Halo Sahabat Sehat! Air susu ibu (ASI) memiliki peran penting bagi bayi. Ada hal yang perlu menjadi perhatian sebelum memulai ASI yaitu melakukan inisiasi menyusu dini. Bagaimana proses dan manfaat dari IMD? Catat penjelasan berikut ini!
Apa itu IMD?
Inisiasi Menyusu Dini (IMD) merupakan proses membiarkan bayi dengan caranya sendiri untuk bisa menyusu segera dalam 1 jam pertama setelah lahir dengan melakukan kontak antara kulit bayi dan kulit ibu. Inisiasi menyusu dini akan membantu keberhasilan pemberian ASI eksklusif dan memenuhi kebutuhan bayi sampai berusia 2 tahun. Hal tersebut dilakukan sebagai upaya menjaga ketahanan tubuh bayi akibat proses persalinan.

Manfaat IMD
IMD memberikan dampak psikologis bagi ibu maupun bayi karena membangun hubungan erat melalui sentuhan fisik antara ibu dan bayi segera setelah melahirkan. Selain itu IMD juga bisa membuat tenang, meningkatkan ikatan kasih sayang, menumbuhkan rasa percaya diri dan tanggung jawab ibu untuk merawat bayinya, serta menyusui dengan air susunya sendiri. Selain itu, IMD juga bermanfaat sebagai perlindungan diri bagi bayi, karena bayi akan menelan bakteri baik dari kulit ibu yang akan membentuk koloni di kulit dan ususnya. Hal lain yang didapatkan oleh ibu dari inisiasi menyusu dini yaitu mengurangi perdarahan setelah melahirkan dan terjadinya anemia.
Proses IMD
Proses inisiasi menyusu dini menurut Ikatan Dokter Anak Indonesia sebagai berikut. Setelah bayi lahir dan ngga memerlukan resusitasi, segera letakkan bayi di atas perut ibunya (bila melakukan operasi caesar, letakkan diatas dada). Sebelumnya, keringkan bayi mulai dari muka, kepala, dan bagian tubuh lainnya kecuali kedua tangannya karena terdapat bau cairan amnion yang sama dengan puting ibu. Supaya baunya tetap ada, dada ibu juga sebaiknya ngga boleh dibersihkan setelah melahirkan. Mengeringkan tubuh bayi ngga perlu sampai menghilangkan vernix (lapisan putih pada kulit bayi) karena berfungsi sebagai penahan panas pada bayi.

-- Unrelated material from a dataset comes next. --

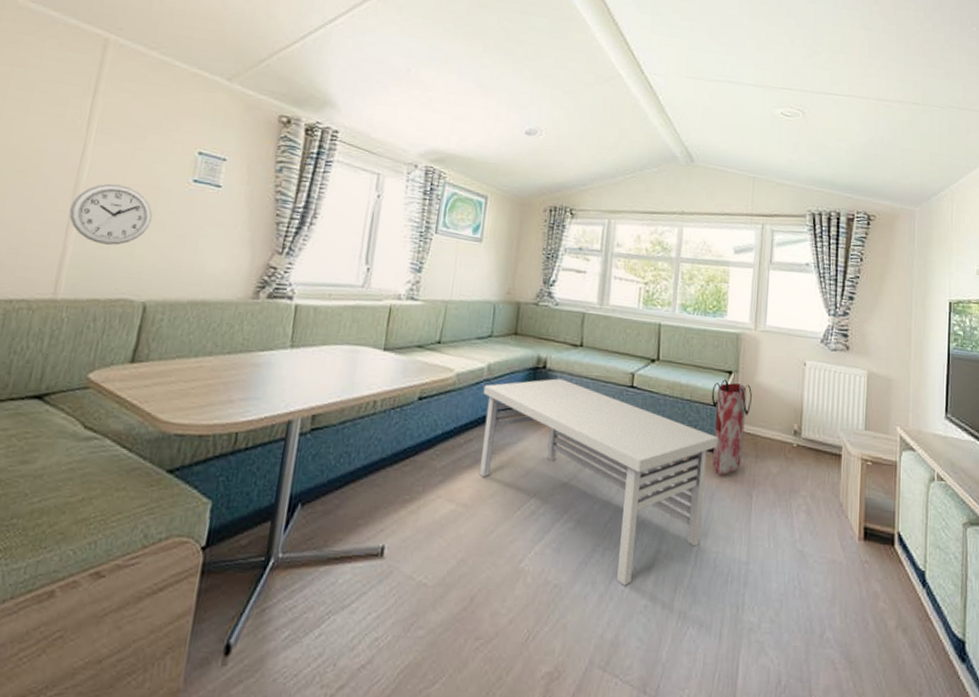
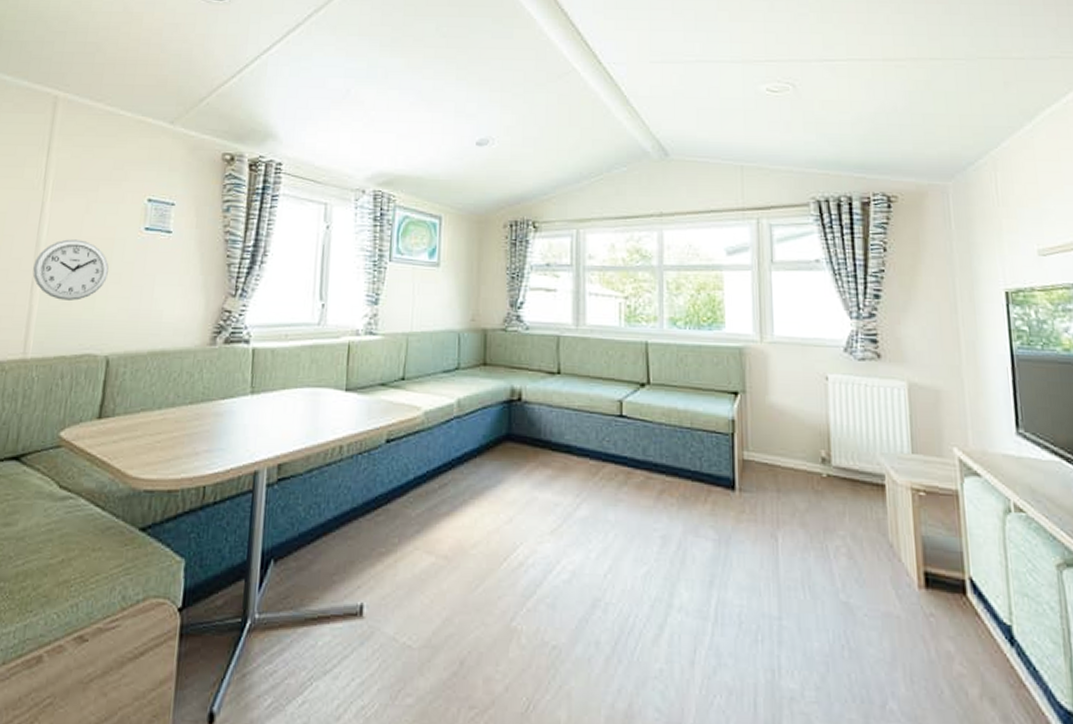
coffee table: present [479,378,719,586] -> none [454,411,730,647]
bag: present [711,379,752,476] -> none [715,402,765,515]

Setelah tali pusat dipotong dan diikat, buat tengkurap bayi di atas perut ibu dengan kepala bayi menghadap kearah kepala ibunya. Jika ruang bersalin dingin, berikan selimut pada ibu dan bayi, serta kenakan topi pada kepala bayi. Selama beberapa waktu bayi akan diam saja dalam posisi sentuhan ibu.
Setelah 12-44 menit bayi mulai bergerak dengan menendang, menggerakkan kaki, bahu dan lengannya. Stimulasi ini membantu uterus untuk berkontraksi. Bayi akan membentur-benturkan kepalanya ke dada ibu sehingga memberi stimulasi menyerupai pijatan pada payudara ibu. Bayi akan mengangkat kepala dan mulai mengisap puting. Hal tersebut berlangsung sekitar 27 – 71 menit.
Proses menyusu pertama berlangsung sekitar 15 menit, kemudian 2-2,5 jam berikutnya hingga ngga ada keinginan bayi untuk menyusu. Selama menyusu bayi akan melatih gerakan menghisap, menelan, dan bernapas.
Usai tindakan inisiasi menyusu dini ini, baru asuhan keperawatan seperti menimbang, pemeriksaan antropometri lainnya, penyuntikan vitamin K1, dan pengolesan salep pada mata bayi dilakukan. Tunda memandikan bayi paling kurang 6 jam setelah lahir atau pada hari berikut. Selama proses ini, biarkan bayi tetap berada dalam jangkauan ibunya.
Semoga penjelasan ini bermanfaat dan membantu Sahabat Sehat lebih mengenal inisiasi menyusui dini. Salam sehat.